On the other hand, as soon as Webmasters fine tune their sites, we might get some quality results in the near future.
"According to Cutts, it seems the problem is on my end: not enough trustworthy links pointing to my sites. So, I'll fix it."
It is all the fault of webmasters. Nothing wrong with BigDaddy. Its our sites that are nothing but junk. Thats what Google is telling us. Blame it on the webmasters.
And we should believe all that rubbish.
And regarding backlinks. Google requires webmasters shouldn't buy backlinks. Webmasters shouldn't do reciprocal linking or linkexchange. However, webmasters should manage to get trustworthy links. How many new sites can meet such requirements?
The truth is Google has created a monster under the name BigDaddy. First that ugly monster will destroy thousands of health webmasters sites. Then the same monster will for sure destroy Google.
Congrats to google engineers!
(1) They are not going to LOSE revenue from adsense sites, they are going to gain. Many more sites will now have to purchase adsense, and many sites with adsense on them will not rank as well, so google will get the click through traffic from their search engines results, not from adsense sites, so no giving away teh 65%.
(2) What happens at google, does not effect rankings on yahoo and msn. So the junky style sites with adsense on them, will bring google revenue from those sites rankings on yahoo and msn.
That said, the no recip links, not enough links is sure going to hit little webmasters hard. How do they GET links if no one can find their site to then recommend it.

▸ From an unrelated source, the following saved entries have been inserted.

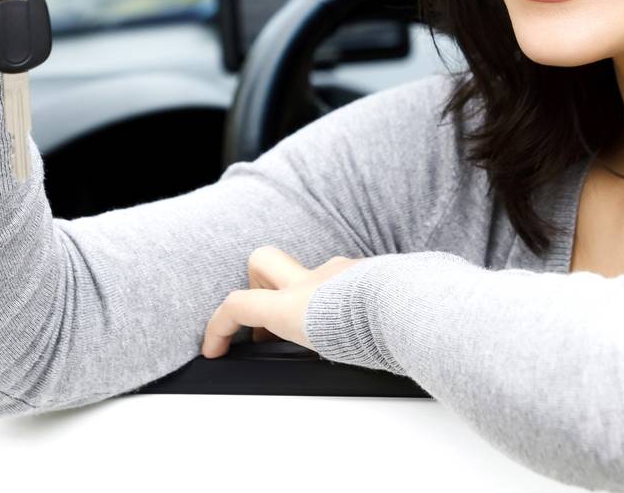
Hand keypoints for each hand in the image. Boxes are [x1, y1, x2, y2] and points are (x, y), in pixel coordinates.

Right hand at [201, 246, 365, 357]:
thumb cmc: (373, 332)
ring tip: (328, 330)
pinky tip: (361, 320)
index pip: (238, 306)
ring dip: (311, 297)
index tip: (216, 349)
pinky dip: (345, 298)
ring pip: (311, 273)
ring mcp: (339, 270)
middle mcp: (312, 281)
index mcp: (293, 304)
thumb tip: (322, 361)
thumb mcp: (332, 356)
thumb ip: (319, 351)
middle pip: (262, 261)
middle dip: (257, 285)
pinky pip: (347, 278)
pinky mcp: (367, 269)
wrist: (408, 306)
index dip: (219, 327)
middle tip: (270, 321)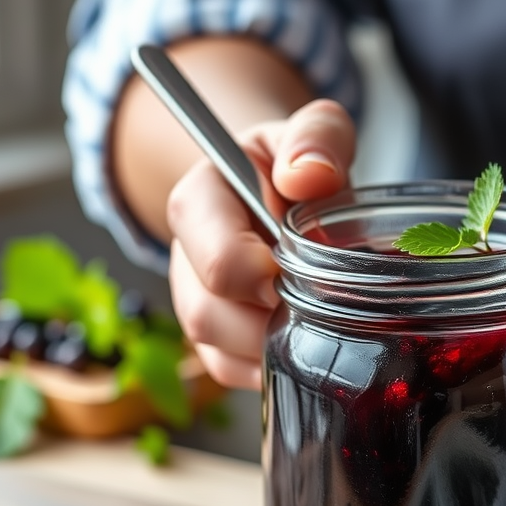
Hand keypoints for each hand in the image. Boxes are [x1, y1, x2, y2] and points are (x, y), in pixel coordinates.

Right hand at [166, 98, 355, 389]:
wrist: (287, 191)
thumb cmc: (298, 165)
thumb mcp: (315, 131)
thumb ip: (318, 137)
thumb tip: (310, 175)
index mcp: (200, 201)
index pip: (216, 256)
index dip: (259, 275)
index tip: (300, 271)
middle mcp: (186, 258)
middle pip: (207, 314)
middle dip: (269, 319)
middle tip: (320, 303)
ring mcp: (196, 303)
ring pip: (217, 351)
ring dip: (271, 348)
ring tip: (316, 323)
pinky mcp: (214, 340)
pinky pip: (231, 373)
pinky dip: (271, 369)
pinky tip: (302, 346)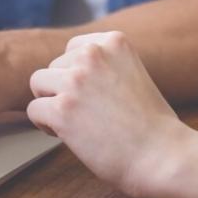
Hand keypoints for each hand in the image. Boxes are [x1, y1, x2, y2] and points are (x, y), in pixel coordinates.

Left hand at [27, 32, 192, 197]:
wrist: (163, 156)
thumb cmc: (153, 125)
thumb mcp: (133, 74)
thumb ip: (106, 65)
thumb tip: (69, 68)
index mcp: (114, 41)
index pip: (73, 48)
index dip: (77, 73)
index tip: (93, 94)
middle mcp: (93, 55)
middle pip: (53, 66)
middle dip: (63, 89)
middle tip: (88, 115)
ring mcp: (76, 81)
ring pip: (38, 84)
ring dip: (52, 104)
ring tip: (76, 123)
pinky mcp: (62, 110)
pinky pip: (34, 110)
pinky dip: (45, 125)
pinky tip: (69, 136)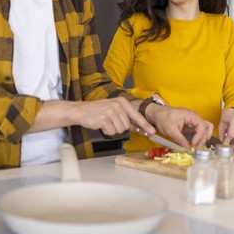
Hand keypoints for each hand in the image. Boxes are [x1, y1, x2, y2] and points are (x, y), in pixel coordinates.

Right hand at [30, 97, 155, 136]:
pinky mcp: (105, 119)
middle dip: (120, 127)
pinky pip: (112, 132)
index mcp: (122, 101)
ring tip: (106, 122)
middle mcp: (118, 105)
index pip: (137, 115)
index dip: (145, 125)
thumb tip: (141, 127)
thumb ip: (127, 117)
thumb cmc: (98, 111)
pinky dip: (107, 131)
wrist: (82, 111)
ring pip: (120, 130)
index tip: (152, 131)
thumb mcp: (115, 109)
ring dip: (113, 129)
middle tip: (111, 122)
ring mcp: (111, 111)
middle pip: (127, 126)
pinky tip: (101, 125)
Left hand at [146, 105, 212, 149]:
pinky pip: (200, 132)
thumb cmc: (163, 118)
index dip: (200, 136)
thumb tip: (188, 150)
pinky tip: (194, 145)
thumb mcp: (170, 130)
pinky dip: (199, 138)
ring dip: (203, 138)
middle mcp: (194, 118)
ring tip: (197, 147)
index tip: (193, 144)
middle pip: (206, 128)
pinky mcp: (191, 126)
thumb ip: (180, 140)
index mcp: (190, 115)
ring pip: (205, 129)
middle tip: (196, 150)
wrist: (157, 114)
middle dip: (202, 140)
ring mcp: (193, 122)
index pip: (202, 125)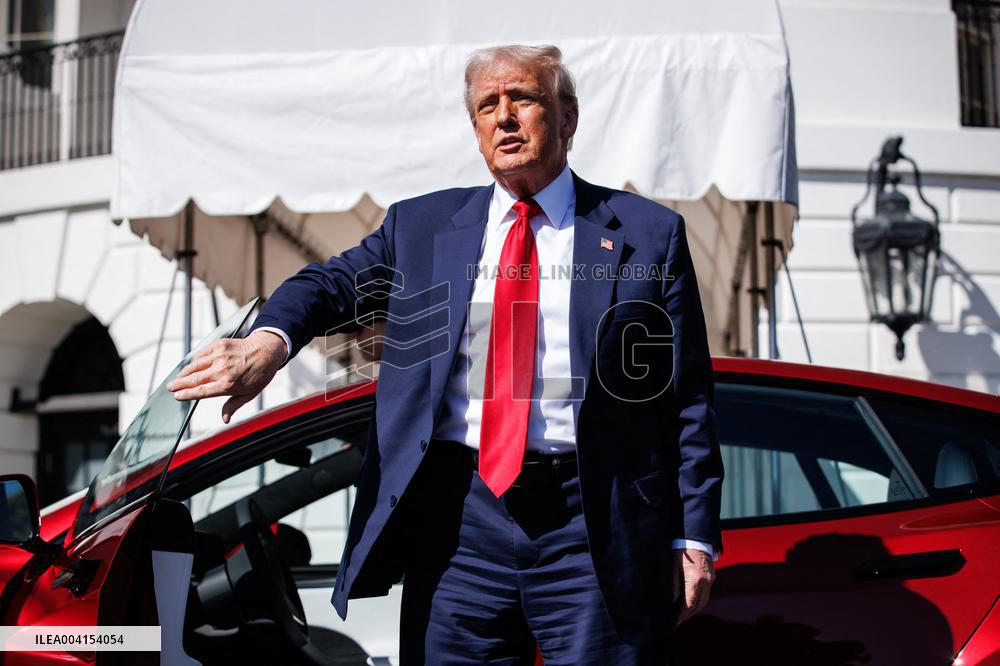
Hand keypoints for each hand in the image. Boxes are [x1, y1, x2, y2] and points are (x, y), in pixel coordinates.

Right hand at [166, 331, 286, 422]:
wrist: (267, 351)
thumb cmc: (259, 374)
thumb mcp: (249, 394)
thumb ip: (233, 405)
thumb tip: (224, 419)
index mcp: (227, 384)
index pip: (201, 391)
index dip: (187, 394)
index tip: (177, 396)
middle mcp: (221, 370)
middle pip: (194, 378)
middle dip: (179, 384)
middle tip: (170, 387)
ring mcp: (220, 356)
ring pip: (195, 365)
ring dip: (184, 372)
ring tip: (177, 378)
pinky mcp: (219, 345)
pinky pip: (202, 354)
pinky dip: (195, 360)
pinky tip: (191, 365)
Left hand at [672, 548, 714, 626]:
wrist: (695, 537)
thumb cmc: (681, 551)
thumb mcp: (673, 567)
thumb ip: (673, 586)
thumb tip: (670, 603)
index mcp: (695, 579)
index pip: (689, 604)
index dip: (681, 615)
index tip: (674, 621)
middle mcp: (706, 581)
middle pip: (698, 606)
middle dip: (687, 615)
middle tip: (675, 621)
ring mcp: (711, 580)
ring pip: (703, 601)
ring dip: (693, 610)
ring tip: (681, 615)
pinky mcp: (712, 577)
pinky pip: (706, 594)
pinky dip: (698, 601)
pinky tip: (689, 603)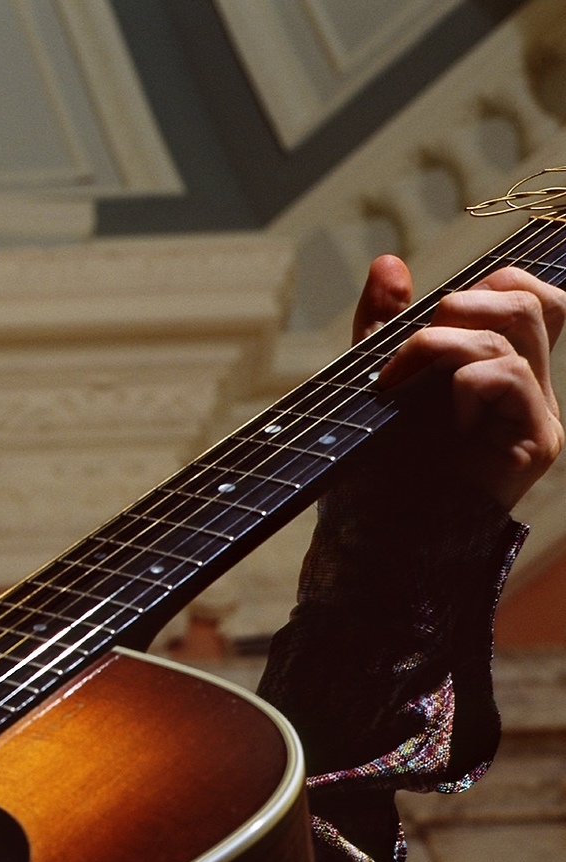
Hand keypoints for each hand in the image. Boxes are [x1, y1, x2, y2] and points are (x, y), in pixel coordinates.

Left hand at [361, 253, 565, 509]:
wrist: (372, 550)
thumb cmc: (373, 480)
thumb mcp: (373, 386)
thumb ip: (385, 328)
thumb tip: (389, 263)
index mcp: (499, 374)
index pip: (524, 296)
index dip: (479, 287)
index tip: (417, 323)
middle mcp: (527, 392)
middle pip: (529, 300)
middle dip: (459, 305)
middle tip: (403, 355)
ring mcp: (537, 417)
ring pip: (516, 329)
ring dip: (442, 341)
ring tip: (396, 382)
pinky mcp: (534, 444)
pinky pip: (508, 377)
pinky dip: (462, 381)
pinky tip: (439, 417)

I guess we just ask other site owners real nice like:
"Can we please have a link to our site but I cannot return one, or pay for one, really do anything else for you in return but my site is really awesome and you should link to it."
REPLY: "No you may not have a link. Although your site is awesome it is not in the index and has no PR so it may come back and hurt my rankings in the process."
I have two pages(not total, just what I'm discussing). They are both probably over six years old.
Page 1 title is industry tutorial 101 (plus some keywords).
Page 2 title is industry tutorial 111 (without any additional keywords).
Both pages are roughly the same age, share the same layout, including on-page menus, and share the same keywords meta. Content is totally different, no similarity at all.
So, I do a search for "industry tutorial" and page 1 shows up, page 2 is nowhere to be found. Roughly same on-page SEO, no IBLs that I could identify to either. If I click "omitted results", I get page 1, index page, page 2. Granted, that's only from something like 4.2MM results, so it's not a huge sampling.
The only apparent similarity I see is the keywords and the URL. Perhaps there is more significance placed on 101.html and 111.html
Perhaps incremental numbering is now seen as a lack of quality?
Observations, not necessarily opinions.
"Can we please have a link to our site but I cannot return one, or pay for one, really do anything else for you in return but my site is really awesome and you should link to it."
LOL, Google and it's link no link obsession. Further evidence that page rank is dead and buried. The whole Google philosophy of ranking sites based on votes from other sites is down the toilet. End game.
Questions asked:
1) When will they finally realise it?
2) When will they admit it and move on to a different ranking system? a ranking system that actually works and makes sense.